Es wird härter für Gewerkschaften: Das BAG hat ihnen bei Streiks den Einwand des rechtmäßigen Alternativverhaltens genommen. Es stellte sich in dem GdF gegen Fraport Verfahren damit gegen die Vorinstanzen, sagt Robert von Steinau-Steinrück.
Die Gewerkschaft der Flugsicherung (GdF) haftet für ihren rechtswidrigen Vorfeldstreik am Frankfurter Flughafen aus dem Jahr 2012 gegenüber Fraport. Anders als die Vorinstanzen gibt das Bundesarbeitsgericht (BAG) Fraport jetzt Recht (Urt. v. 26.07.2016, Az. 1 AZR 160/14). Künftig können sich Gewerkschaften nicht mehr darauf berufen, streikbedingte Schäden wären genauso bei einem rechtmäßigen Streik entstanden.

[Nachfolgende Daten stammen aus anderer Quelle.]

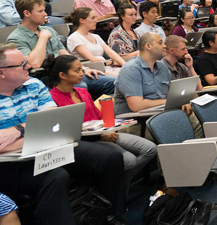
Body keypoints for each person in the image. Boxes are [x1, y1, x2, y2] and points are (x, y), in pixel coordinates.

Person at [0, 44, 126, 225]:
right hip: (12, 164)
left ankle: (113, 216)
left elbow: (52, 119)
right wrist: (35, 130)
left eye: (26, 62)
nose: (29, 66)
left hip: (49, 146)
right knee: (57, 176)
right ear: (2, 72)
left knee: (110, 156)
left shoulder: (33, 85)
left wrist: (16, 131)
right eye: (22, 64)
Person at [49, 55, 156, 191]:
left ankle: (112, 187)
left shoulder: (82, 92)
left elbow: (98, 115)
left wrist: (110, 129)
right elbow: (67, 131)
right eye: (77, 71)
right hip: (86, 142)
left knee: (150, 149)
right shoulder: (52, 99)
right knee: (129, 160)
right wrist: (100, 136)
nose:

Die Gewerkschaft hatte ihre Mitglieder im Februar zum Streik aufgerufen. Zuvor hatte sie den geltenden Tarifvertrag teilweise gekündigt. Ein vereinbartes Schlichtungsverfahren endete mit Empfehlungen des Schlichters, die auch Teile des Tarifvertrags betrafen, die noch nicht gekündigt waren. Diese Schlichtungsvereinbarung wollte die GdF mit ihrem Streik mit ca. 200 Mitarbeitern durchsetzen. Der Streik endete nach 14 Tagen aufgrund einer gerichtlichen Unterlassungsverfügung. Infolge dieses Streiks sind nach Angaben von Fraport 1.668 Flüge ausgefallen. Fraport hat seine eigenen Schäden mit ca. 5,2 Millionen Euro geltend gemacht. Ursprünglich hatten auch Air Berlin und Lufthansa gegen die GdF geklagt und ihrerseits Schadensersatzforderungen – allerdings erfolglos - geltend gemacht.
Verstoß gegen die Friedenspflicht
Der GdF wurde es zum Verhängnis, dass sie mit ihrem Streik die Schlichterempfehlung durchsetzen wollte. Sie hat übersehen, dass sich diese Schlichterempfehlung auch auf Teile des Tarifvertrags bezog, die nicht gekündigt waren. Sie unterlagen somit der Friedenspflicht.
Wie der Name dieser Pflicht besagt, dürfen ihr unterliegende Regelungsgegenstände gerade nicht mit Mitteln des Arbeitskampfes durchgesetzt werden. Mit diesem Streik verfolgte die GdF damit neben zulässigen auch unzulässige Ziele. Nach der sogenannten "Rührei-Theorie" ist ein Arbeitskampf insgesamt rechtswidrig, wenn er auch für unzulässige Tarifziele geführt wird. Denn es handelt sich um einen einheitlichen Arbeitskampf. Der Streik war also (insgesamt) rechtswidrig.
Kein Schadensersatz für Drittbetroffene
Die Klagen von Air Berlin und Lufthansa hatte das BAG bereits im Jahr 2015 abgewiesen (BAG, Urt. v. 25.08.2015, Az. 1 AZR 754/13 und 1 AZR 875/13). Im Einklang mit seiner früheren Rechtsprechung wies das BAG diese Klagen mit der Begründung ab, dass mittelbare Schäden drittbetroffener Unternehmen nicht zu ersetzen seien.
Nach seiner Auffassung beschränkt sich die tarifvertragliche Friedenspflicht auf die unmittelbaren Vertragsparteien. Dritte können sich darauf nicht berufen. Sie haben nach dieser Auffassung, die mittelbaren wirtschaftlichen Schäden eines Streiks als "Streuwirkungen" entschädigungslos hinzunehmen.